PART FOUR: CONCLUSION

This evaluation has a strong bearing on the justification for continued public-sector support for the development of renewable technologies. Prior and sometimes faltering support has taken a variety of forms, from research funding to subsidies for investment and production. The public may well ask what the return has been on these investments. We do not provide evidence or attempt to evaluate the efficacy of public- sector programs as such, nor can we attribute the changes in technological development to government policies in general. The changes we observe may or may not be attributable to public-sector programs. But the claim that renewable technologies have failed to meet goals that influenced the nature of public-sector programs can be addressed directly.

A critical question is how to measure the success of renewable technologies. We propose two such measures. One is their performance relative to projections for their contribution to meeting electricity demand. A second is their performance relative to projections of cost. Regarding the first, renewable technologies seem to have failed in general, at least in terms of their contribution to grid-connected electricity generation, with perhaps a couple of exceptions (notably biomass).43 With respect to the second measure, renewables seem to be a success. The development of renewable technologies obviously has not occurred while the world otherwise stood still.

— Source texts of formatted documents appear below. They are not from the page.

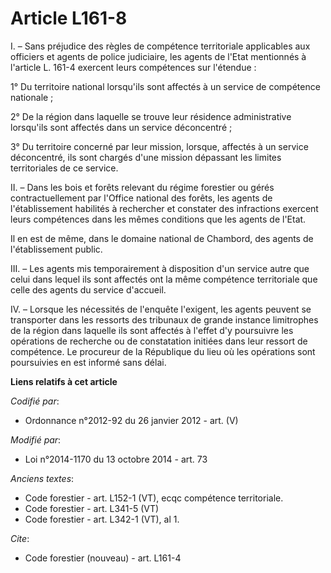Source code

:# Article L161-8

I. – Sans préjudice des règles de compétence territoriale applicables aux officiers et agents de police judiciaire, les
agents de l'Etat mentionnés à l'article L. 161-4 exercent leurs compétences sur l'étendue :

1° Du territoire national lorsqu'ils sont affectés à un service de compétence nationale ;

2° De la région dans laquelle se trouve leur résidence administrative lorsqu'ils sont affectés dans un service déconcentré ;

3° Du territoire concerné par leur mission, lorsque, affectés à un service déconcentré, ils sont chargés d'une mission
dépassant les limites territoriales de ce service.

II. – Dans les bois et forêts relevant du régime forestier ou gérés contractuellement par l'Office national des forêts, les
agents de l'établissement habilités à rechercher et constater des infractions exercent leurs compétences dans les mêmes
conditions que les agents de l'Etat.

Il en est de même, dans le domaine national de Chambord, des agents de l'établissement public.

III. – Les agents mis temporairement à disposition d'un service autre que celui dans lequel ils sont affectés ont la même
compétence territoriale que celle des agents du service d'accueil.

IV. – Lorsque les nécessités de l'enquête l'exigent, les agents peuvent se transporter dans les ressorts des tribunaux de
grande instance limitrophes de la région dans laquelle ils sont affectés à l'effet d'y poursuivre les opérations de recherche
ou de constatation initiées dans leur ressort de compétence. Le procureur de la République du lieu où les opérations sont
poursuivies en est informé sans délai.

**Liens relatifs à cet article**

_Codifié par_:

  - Ordonnance n°2012-92 du 26 janvier 2012 - art. (V)

_Modifié par_:

  - Loi n°2014-1170 du 13 octobre 2014 - art. 73

_Anciens textes_:

  - Code forestier - art. L152-1 (VT), ecqc compétence territoriale.
  - Code forestier - art. L341-5 (VT)
  - Code forestier - art. L342-1 (VT), al 1.

_Cite_:

  - Code forestier (nouveau) - art. L161-4
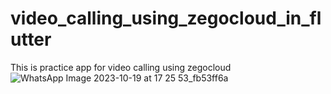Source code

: # video_calling_using_zegocloud_in_flutter
 This is practice app for video calling using zegocloud
![WhatsApp Image 2023-10-19 at 17 25 53_fb53ff6a](https://github.com/javedmughal-058/video_calling_using_zegocloud_in_flutter/assets/91019922/603c5685-d358-431a-aa7c-73f0d6d1020e)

In fact, over the time horizon we evaluated, dramatic changes have characterized energy markets in general. The ultimate impacts of these changes have been mostly favorable for electricity consumers; they have also been frustratingly disappointing for the fate of renewable technologies. The price of generation from conventional technologies has fallen precipitously, largely due to changes in fuel markets. This has raised the hurdle over which renewable technologies must pass in order to penetrate the electricity market in a significant way.

We view the confluence of changes in energy markets as an indication of the success of an array of changes in public policy, including, in particular, regulatory reform and deregulation of key energy markets and related industries such as railroads. Ironically, the perceived failure of renewable technologies to contribute importantly to electricity generation today is to a significant degree attributable to these successes.

This does not imply that public-sector support for renewable technologies has been misplaced. Public-sector financial incentives for renewable technologies (as well as other energy technologies) can be viewed as a precaution against rising energy prices, vulnerability to disruptions of foreign energy supply, and environmental concerns. After all, fire insurance is not judged as successful from the perspective of whether or not a person’s house actually burns down. Similarly, the success of public-sector support for renewable technologies should not be viewed from the perspective of largely unrelated outcomes.

The most important measure of success would seem to us to be the cost of electricity generated from renewable technologies compared with the expectations that served as the justification for public-sector support. According to this measure, renewable technologies have met the goals set for them, and could be considered an important component of an ongoing movement toward sound energy policy. Whether the level of support has been adequate or should continue we leave to other investigators.